Action item: Please find the lines in the entries below that contain the word "olması", and copy each one.

[Stored entries]
------------------------------------------------
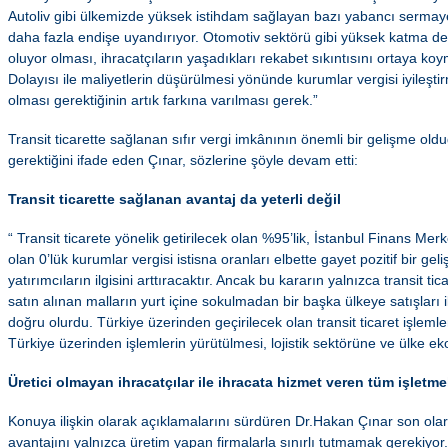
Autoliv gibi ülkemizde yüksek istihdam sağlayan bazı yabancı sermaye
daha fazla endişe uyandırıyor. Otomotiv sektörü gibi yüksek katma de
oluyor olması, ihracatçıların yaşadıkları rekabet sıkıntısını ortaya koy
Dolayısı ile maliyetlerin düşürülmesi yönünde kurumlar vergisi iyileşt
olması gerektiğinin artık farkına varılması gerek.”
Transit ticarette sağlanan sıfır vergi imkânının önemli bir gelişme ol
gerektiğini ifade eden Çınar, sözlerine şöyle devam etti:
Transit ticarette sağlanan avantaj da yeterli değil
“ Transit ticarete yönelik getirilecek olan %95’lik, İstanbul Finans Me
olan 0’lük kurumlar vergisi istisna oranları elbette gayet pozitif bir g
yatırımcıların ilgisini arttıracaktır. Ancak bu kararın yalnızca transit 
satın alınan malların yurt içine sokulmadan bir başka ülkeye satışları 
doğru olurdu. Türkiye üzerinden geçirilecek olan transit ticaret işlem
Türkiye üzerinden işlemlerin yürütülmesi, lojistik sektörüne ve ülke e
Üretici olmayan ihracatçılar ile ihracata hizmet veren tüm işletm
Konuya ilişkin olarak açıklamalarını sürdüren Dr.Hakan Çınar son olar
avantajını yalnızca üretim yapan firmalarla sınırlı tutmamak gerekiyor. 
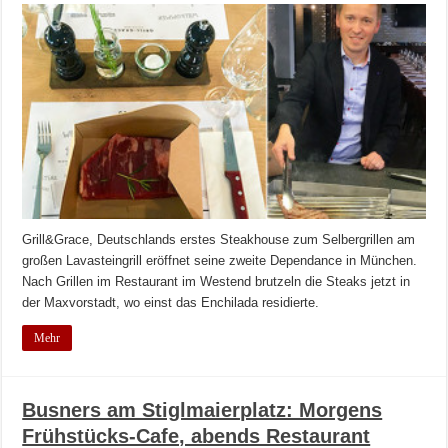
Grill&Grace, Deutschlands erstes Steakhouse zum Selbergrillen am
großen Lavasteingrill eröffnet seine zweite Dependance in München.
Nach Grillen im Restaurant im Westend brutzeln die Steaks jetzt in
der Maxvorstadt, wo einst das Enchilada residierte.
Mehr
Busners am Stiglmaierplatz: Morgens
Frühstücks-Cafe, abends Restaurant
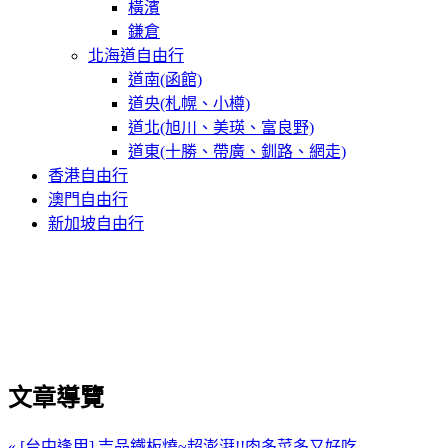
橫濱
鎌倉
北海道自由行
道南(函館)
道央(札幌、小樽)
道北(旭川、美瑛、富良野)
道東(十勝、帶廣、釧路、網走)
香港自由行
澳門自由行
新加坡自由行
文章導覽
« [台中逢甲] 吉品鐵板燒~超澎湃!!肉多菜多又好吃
------------------------------------------------
Solution below:
oluyor olması, ihracatçıların yaşadıkları rekabet sıkıntısını ortaya koy
olması gerektiğinin artık farkına varılması gerek.”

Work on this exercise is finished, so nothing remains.